Activity:
Beginning at the top of the data below, restate every line word for word until the line containing "Page size: 1500x1125." has been included, and omit the pictures.

===== Data

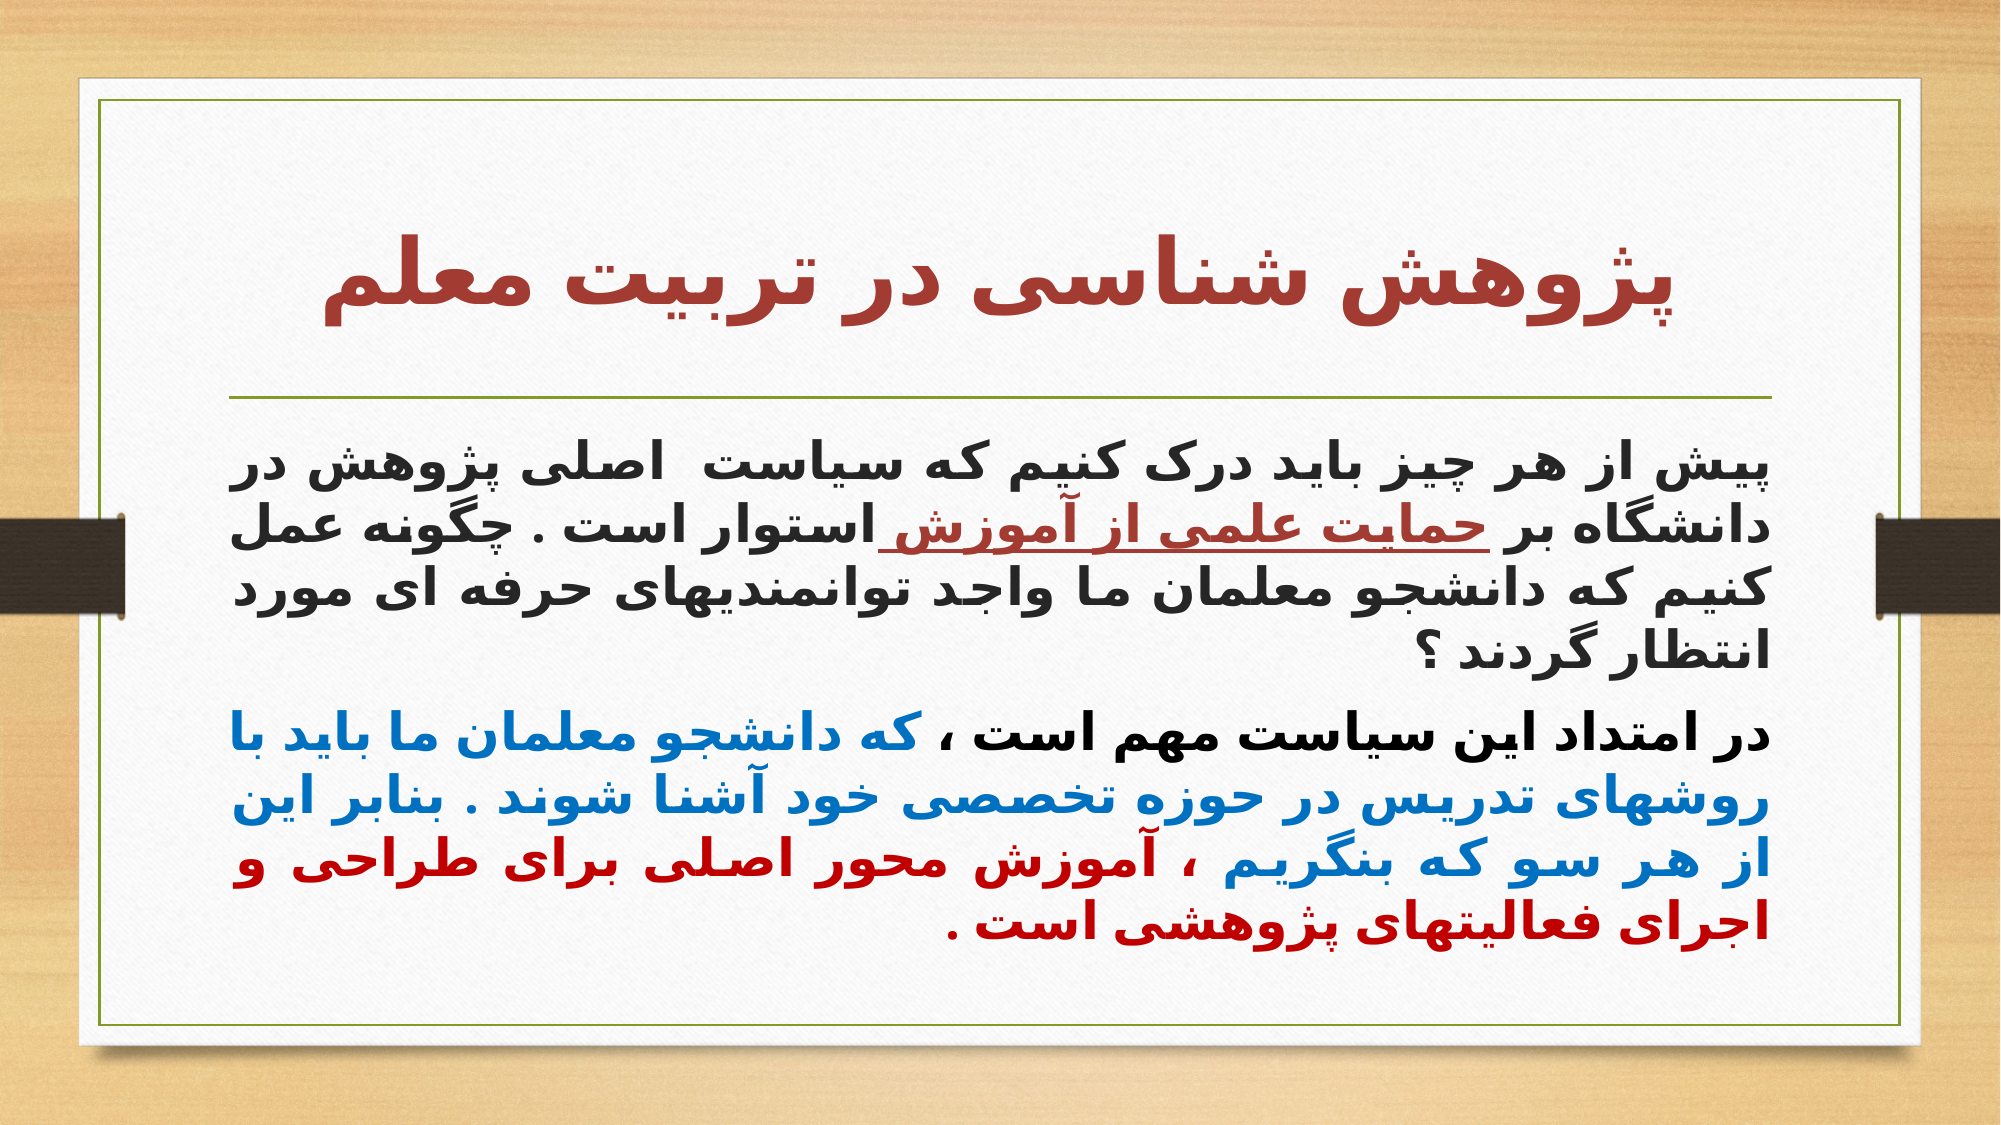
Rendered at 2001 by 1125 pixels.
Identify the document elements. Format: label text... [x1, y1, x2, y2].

list پیش از هر چیز باید درک کنیم که سیاست اصلی پژوهش در دانشگاه بر حمایت علمی از آموزش استوار است . چگونه عمل کنیم که دانشجو معلمان ما واجد توانمندیهای حرفه ای مورد انتظار گردند ؟ در امتداد این سیاست مهم است ، که دانشجو معلمان ما باید با روشهای تدریس در حوزه تخصصی خود آشنا شوند . بنابر این از هر سو که بنگریم ، آموزش محور اصلی برای طراحی و اجرای فعالیتهای پژوهشی است . [212, 419, 1788, 964]
title پژوهش شناسی در تربیت معلم [212, 161, 1788, 375]
picture [0, 0, 2001, 1125]
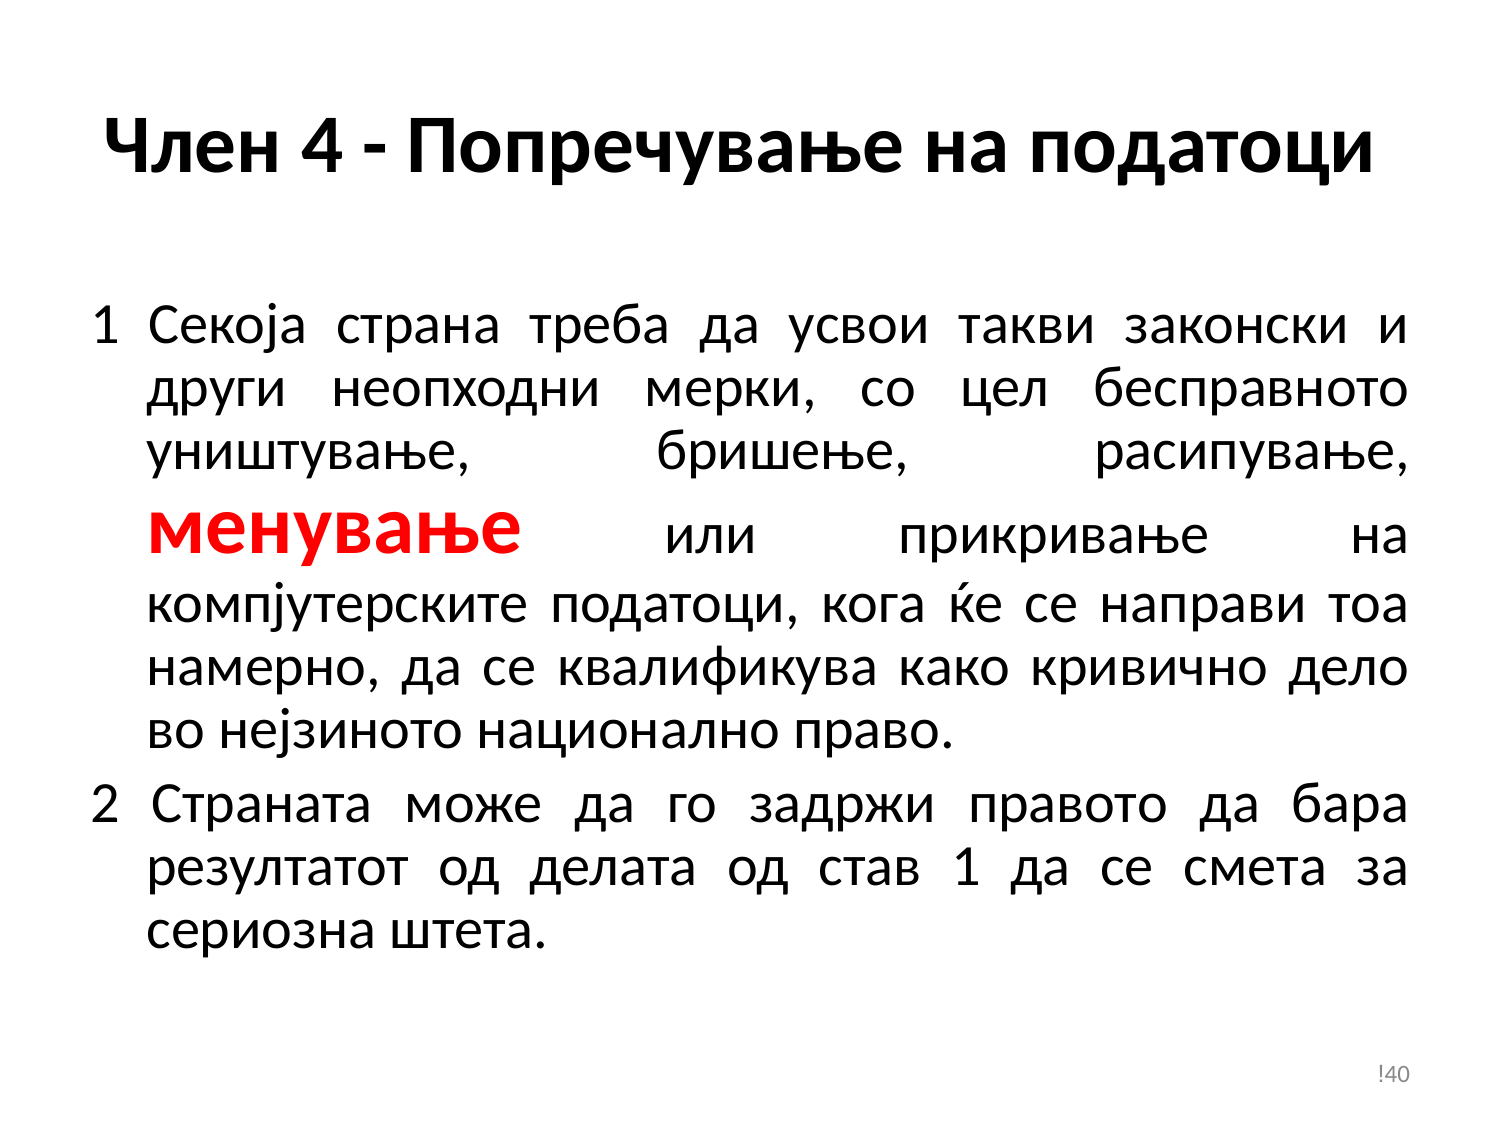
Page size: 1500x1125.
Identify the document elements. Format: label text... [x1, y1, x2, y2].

slide_number !40 [1074, 1042, 1425, 1103]
title Член 4 - Попречување на податоци [75, 45, 1425, 233]
list 1 Секоја страна треба да усвои такви законски и други неопходни мерки, со цел бесправното уништување, бришење, расипување, менување или прикривање на компјутерските податоци, кога ќе се направи тоа намерно, да се квалификува како кривично дело во нејзиното национално право. 2 Страната може да го задржи правото да бара резултатот од делата од став 1 да се смета за сериозна штета. [75, 285, 1425, 1029]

==========

Solution to the problem:
Rendered at 2001 by 1125 pixels.
Identify the document elements. Format: label text... [x1, y1, x2, y2].

list پیش از هر چیز باید درک کنیم که سیاست اصلی پژوهش در دانشگاه بر حمایت علمی از آموزش استوار است . چگونه عمل کنیم که دانشجو معلمان ما واجد توانمندیهای حرفه ای مورد انتظار گردند ؟ در امتداد این سیاست مهم است ، که دانشجو معلمان ما باید با روشهای تدریس در حوزه تخصصی خود آشنا شوند . بنابر این از هر سو که بنگریم ، آموزش محور اصلی برای طراحی و اجرای فعالیتهای پژوهشی است . [212, 419, 1788, 964]
title پژوهش شناسی در تربیت معلم [212, 161, 1788, 375]
picture [0, 0, 2001, 1125]
Page size: 1500x1125.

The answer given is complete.